Exercise directions —
Return each line of text from the listing below word for word, omitting the pictures.

Collected data
· · · ·

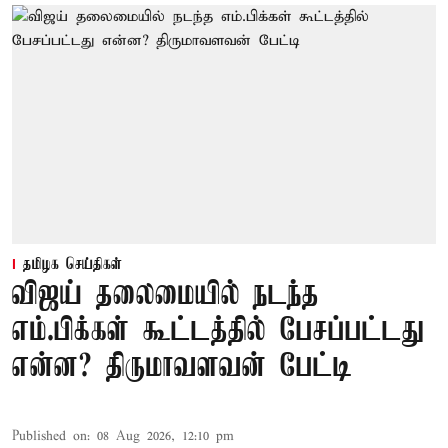
தமிழக செய்திகள்
விஜய் தலைமையில் நடந்த
எம்.பிக்கள் கூட்டத்தில் பேசப்பட்டது
என்ன? திருமாவளவன் பேட்டி
Published on
:
08 Aug 2026, 12:10 pm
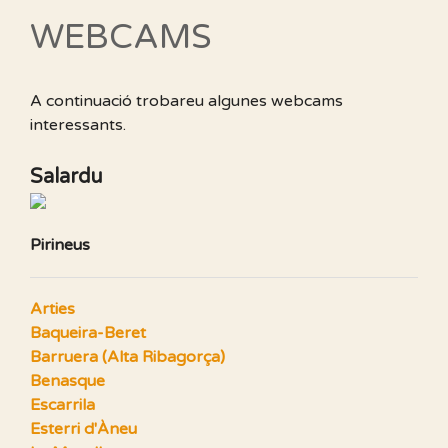
WEBCAMS
A continuació trobareu algunes webcams
interessants.
Salardu
Pirineus
Arties
Baqueira-Beret
Barruera (Alta Ribagorça)
Benasque
Escarrila
Esterri d'Àneu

· · · ·

Solution —
தமிழக செய்திகள்
விஜய் தலைமையில் நடந்த
எம்.பிக்கள் கூட்டத்தில் பேசப்பட்டது
என்ன? திருமாவளவன் பேட்டி
Published on
:
08 Aug 2026, 12:10 pm
WEBCAMS
A continuació trobareu algunes webcams
interessants.
Salardu
Pirineus
Arties
Baqueira-Beret
Barruera (Alta Ribagorça)
Benasque
Escarrila
Esterri d'Àneu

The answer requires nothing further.